The Key to the New Evangelization: A Welcoming Community

From the beginning the Church clung to a rhythm of corporate worship.

The first Christians got together and shared things in common. Jesus sent out his first disciples in pairs, two by two.

The Church is, by its natural and theology, communal. That wasn’t an accident.

As an Evangelical convert, however, I’ve experienced a serious disconnect between the theology of the our communal worship and what happens in practice.

Catholic churches can be cold.

But this is the heart of the New Evangelization—this is the key: to act like Christians to those we meet on the street, to our neighbours, and to those who come into the doors of our parishes.

What many Evangelical churches have that Catholic churches do not is a genuine, caring, community—and ways to connect together. These do not happen spontaneously.

One more thing about my experience last night.

During the Prayers of the Faithful, amongst prayers for relief from global disasters, for our wider community, and for our sick and our dead was a prayer intention which struck at the very heart of what I’m talking about. It was a prayer that the Lord would lead faithful, vibrant Catholics into the parish community; Catholic who would get involved, and take part.

This was the final piece of the puzzle.

 

The Eucharist is the Thing

At the core, the heart, of the Church is the Eucharist and, ultimately, the New Evangelization needs to equip Catholics to this end: to love the Eucharist. But we need to, likewise, get our brothers and sisters in the door first.

In my experience, there is a method to the madness—how we, the Catholic faithful, orient our communities to become communities:

  • We pray that the Spirit will build us up and send us those who would serve;
  • We welcome those who come with genuine warmth;
  • We build ways and means to truly connect Catholics in our community together;
  • We point, ultimately, to the Eucharist.

The counterpart to worship, in the Christian community, is fellowship, and Catholic parishes, truly after the heart of the New Evangelization, need to seriously consider both. In many cases, my experience is far from this.

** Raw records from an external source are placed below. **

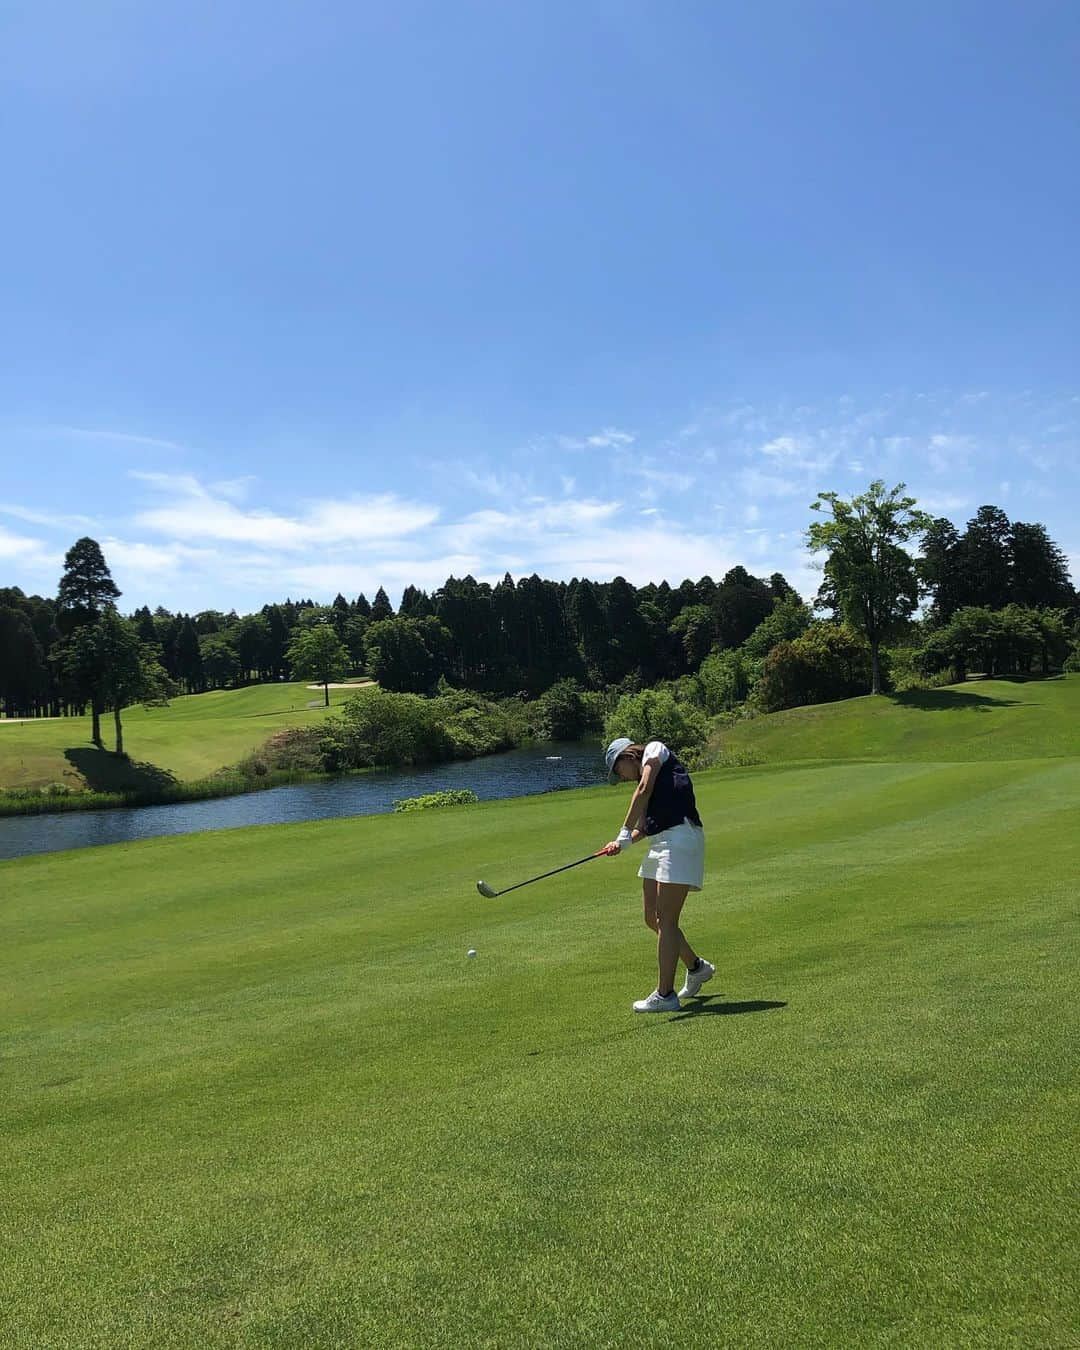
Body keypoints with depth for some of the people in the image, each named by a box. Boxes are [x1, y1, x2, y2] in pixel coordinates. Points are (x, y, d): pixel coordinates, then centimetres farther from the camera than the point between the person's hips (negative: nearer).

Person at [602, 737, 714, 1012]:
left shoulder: (654, 749, 4)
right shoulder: (649, 779, 26)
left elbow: (643, 790, -13)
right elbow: (646, 824, 13)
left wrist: (625, 833, -16)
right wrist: (623, 844, -4)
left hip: (680, 839, -9)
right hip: (660, 844, 9)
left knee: (665, 920, -8)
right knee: (653, 918, 13)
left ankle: (665, 995, -4)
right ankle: (696, 967, 33)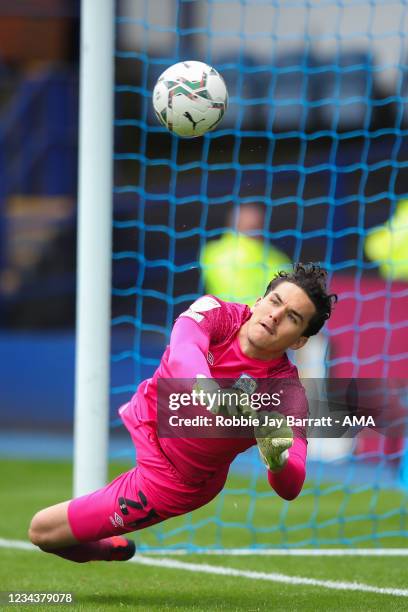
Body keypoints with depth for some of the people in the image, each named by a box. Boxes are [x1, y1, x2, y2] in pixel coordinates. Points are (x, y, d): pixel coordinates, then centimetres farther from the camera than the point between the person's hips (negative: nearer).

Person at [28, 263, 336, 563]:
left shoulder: (290, 393, -25)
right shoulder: (217, 313, -18)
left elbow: (290, 489, -32)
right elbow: (184, 346, -40)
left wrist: (278, 459, -55)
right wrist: (202, 383, -63)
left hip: (169, 481, -4)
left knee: (43, 531, 0)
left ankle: (104, 550, 31)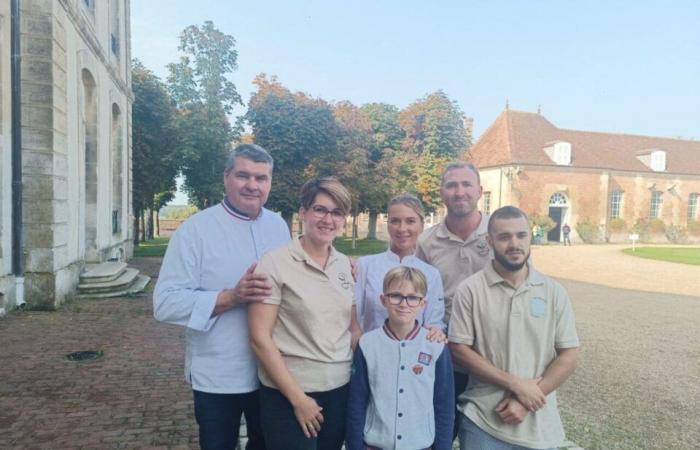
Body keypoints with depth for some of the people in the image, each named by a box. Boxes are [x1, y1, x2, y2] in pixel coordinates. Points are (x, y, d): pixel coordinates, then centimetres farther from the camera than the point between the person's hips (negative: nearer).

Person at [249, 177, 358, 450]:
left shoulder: (345, 264, 3)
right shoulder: (275, 262, -12)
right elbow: (260, 338, -14)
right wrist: (298, 398, -13)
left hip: (341, 389, 5)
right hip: (288, 393, -5)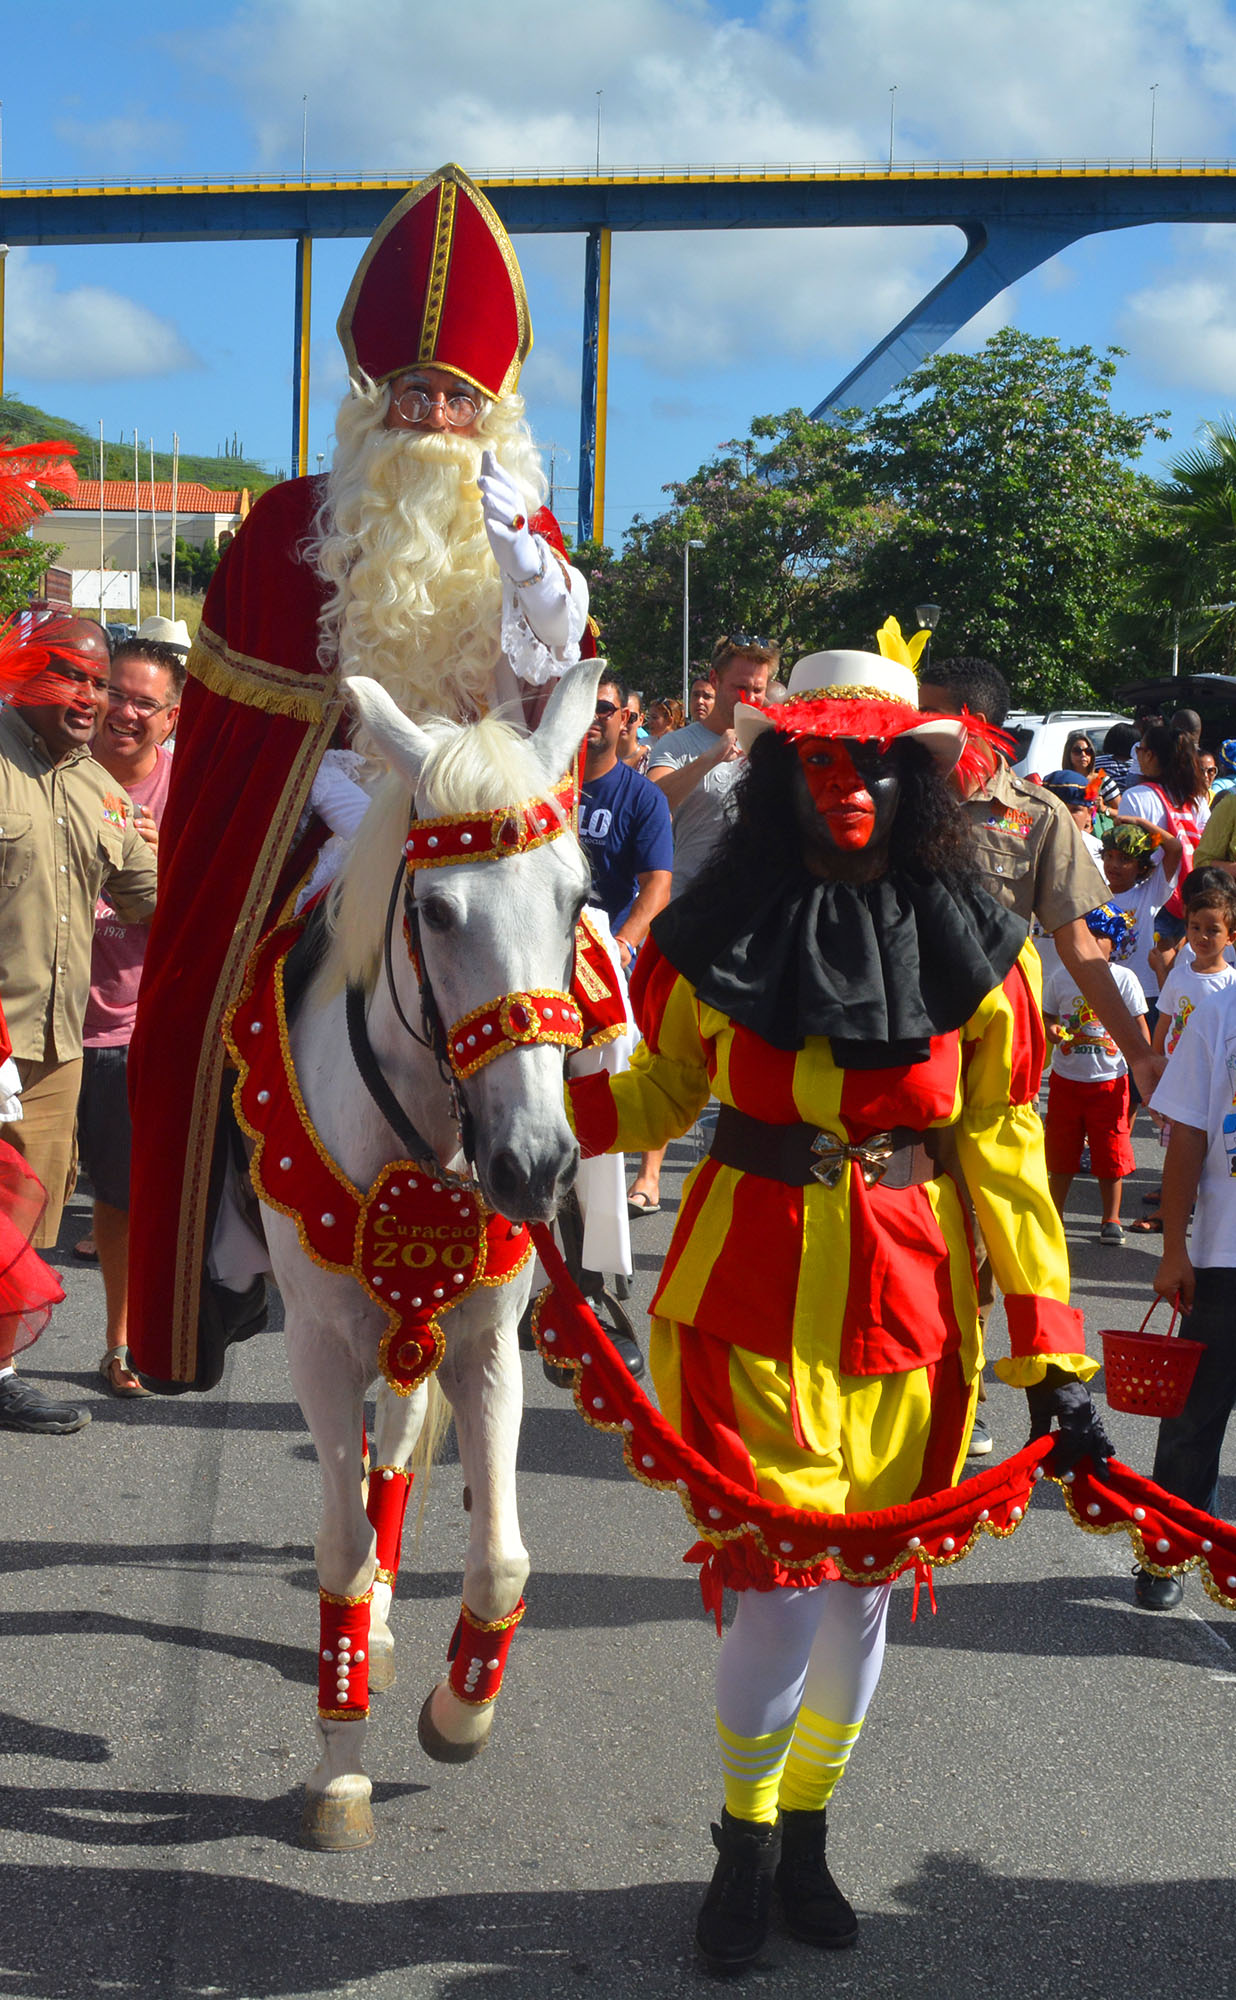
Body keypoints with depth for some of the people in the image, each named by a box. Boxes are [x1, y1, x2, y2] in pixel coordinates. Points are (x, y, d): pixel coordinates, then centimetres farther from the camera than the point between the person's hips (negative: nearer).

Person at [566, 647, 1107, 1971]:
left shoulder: (970, 944, -1)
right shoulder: (718, 929, -2)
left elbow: (1002, 1148, 0)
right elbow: (664, 1092, 11)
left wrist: (1049, 1354, -4)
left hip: (910, 1297, 2)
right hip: (754, 1282, -2)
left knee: (863, 1579, 11)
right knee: (782, 1586, -5)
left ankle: (805, 1835, 33)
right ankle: (746, 1847, 20)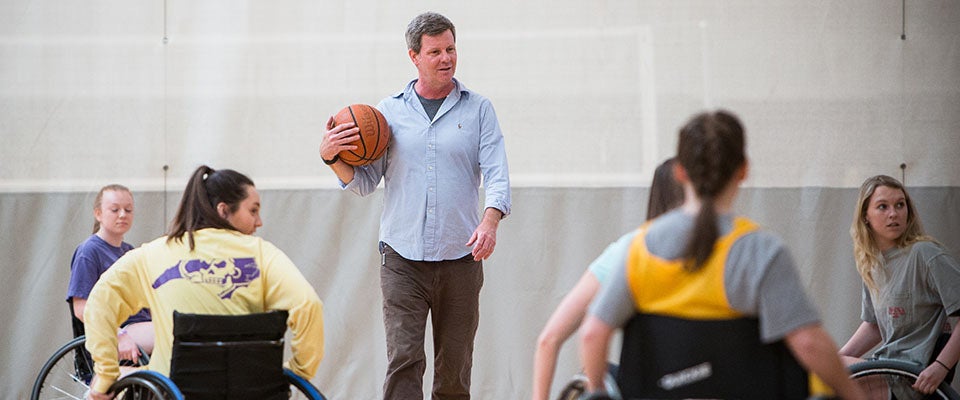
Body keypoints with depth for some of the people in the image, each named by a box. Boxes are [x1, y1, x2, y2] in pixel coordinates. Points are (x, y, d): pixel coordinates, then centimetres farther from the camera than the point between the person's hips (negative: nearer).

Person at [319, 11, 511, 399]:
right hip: (402, 260, 0)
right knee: (403, 360, -12)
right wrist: (331, 157, -10)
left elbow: (497, 174, -3)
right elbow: (365, 182, 9)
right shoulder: (389, 111, 10)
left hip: (460, 261, 0)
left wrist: (490, 221, -22)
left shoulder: (478, 109, 8)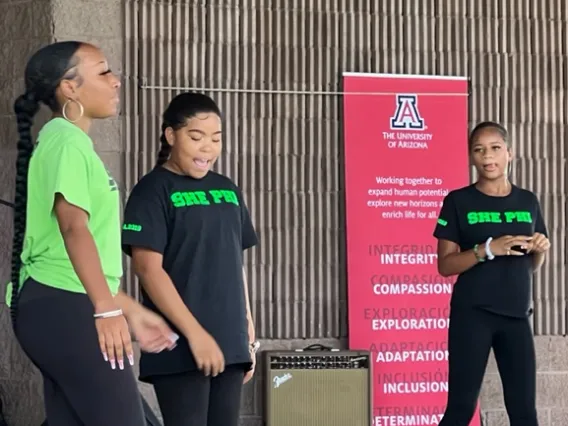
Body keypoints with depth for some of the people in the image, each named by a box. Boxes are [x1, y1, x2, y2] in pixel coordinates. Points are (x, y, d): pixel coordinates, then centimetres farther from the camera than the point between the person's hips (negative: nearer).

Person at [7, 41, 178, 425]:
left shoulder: (64, 141, 23)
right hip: (67, 307, -10)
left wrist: (132, 309, 24)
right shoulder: (68, 141, -8)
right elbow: (74, 226, -22)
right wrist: (108, 309, -26)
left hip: (55, 306, 10)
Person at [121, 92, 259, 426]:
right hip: (180, 345, -6)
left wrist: (248, 332, 16)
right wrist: (194, 333, -19)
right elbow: (149, 269, -13)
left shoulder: (227, 190, 15)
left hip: (228, 343, 6)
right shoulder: (154, 191, -5)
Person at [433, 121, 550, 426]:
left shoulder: (528, 201, 10)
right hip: (472, 314, -4)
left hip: (516, 315, 4)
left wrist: (540, 249, -4)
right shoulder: (458, 201, -2)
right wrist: (488, 249, -20)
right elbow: (445, 265, -5)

But it needn’t be.

Pope Francis’s message is clear: We need to learn how to welcome. Pray for it, pray about it, and position ourselves accordingly to respond. It is an orientation if nothing else.

After all what we have, as Catholics, is the ultimate grace of God in the Eucharist. What we do, by not getting involved in making our parishes reflect the heart of Christ, is to prevent our brothers and sisters from finding that incredible gift from God—the gift of the sacraments.

We need to orient ourselves so as not to hinder our fellow Christians from finding it. We need to, ultimately, centre our communities around the Eucharist. But if all those on the outside see is a stuffy old parish with no heart for God—if we fail to welcome and connect with one another—we may as well shutter the doors to the tabernacle and, sadly, go home.